You’ll notice that, like the video promises, you hear whatever word you’re looking at while it plays. And even if you try to trick yourself and don’t look at either word, you’ll probably just hear the last one you looked at or whichever one you’re thinking about, even subconsciously. I’ve played this video back dozens of times trying to prove my own brain wrong, and there’s just no way.
University of Toronto assistant linguistics professor Jessamyn Schertz explained to CTV News that a perceived word can be said so many different ways from person to person depending on particular speech patterns, accents, etc. that there isn’t actually one determined set of sounds that make up a word. So, we can hear a word uttered a billion different ways and still understand it.

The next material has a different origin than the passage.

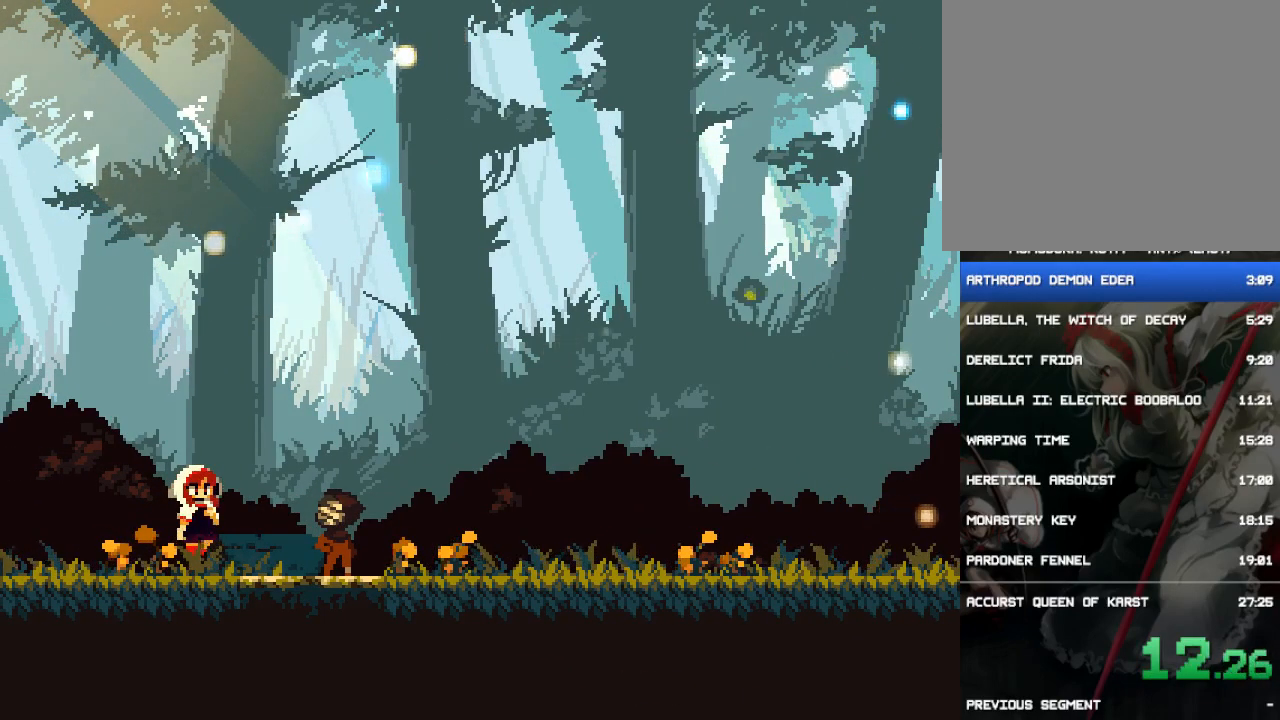
{"buttons": ["CROSS"], "events": [[17, "CROSS", "up"], [83, "CROSS", "down"], [117, "CROSS", "up"], [183, "CROSS", "down"], [217, "CROSS", "up"], [283, "CROSS", "down"], [350, "CROSS", "up"], [383, "CROSS", "down"], [450, "CROSS", "up"], [483, "CROSS", "down"]]}
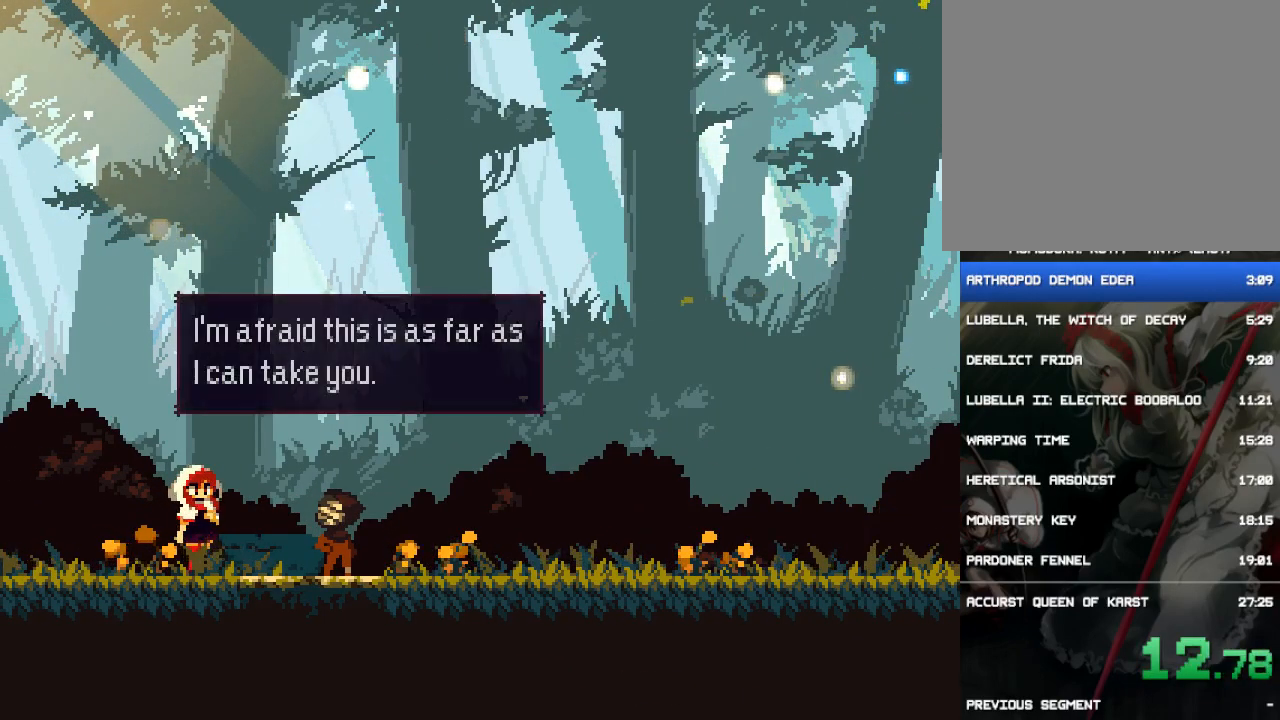
{"buttons": [], "events": [[50, "CROSS", "up"], [217, "CROSS", "down"], [250, "CROSS", "up"], [317, "CROSS", "down"], [350, "CROSS", "up"], [417, "CROSS", "down"], [450, "CROSS", "up"]]}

"Humans are so used to listening to speech that it seems easy and effortless, but actually, reconstructing someone's message from the sounds we hear is an extremely complex task," Schertz said. "Just by looking at a word -- or even by closing your eyes and imagining a word -- that influences the way we hear the exact same sound."
Knowing that no word is tied to a single set of sounds explains how we’re able to hear different things out of the same few noises. But it doesn’t work with just any word; the fact that we have two distinct words, brainstorm and green needle, to choose from makes it easier for our brains to decide what we hear.
We expect sounds based on other factors surrounding it (in this case, literally looking at the words), so we’re simply primed to hear a word that we’re already anticipating. This would also likely explain the Stroop Effect color brain-teaser you’ve definitely tried before and why it’s so damn hard.
So, as you see, here we have just another example of our brains doing whatever the hell they want with no regard for our sanity! And that’s just the way the cookie crumbles.
P.S. It’s supposed to say "brainstorm." Did that just ruin everything for you?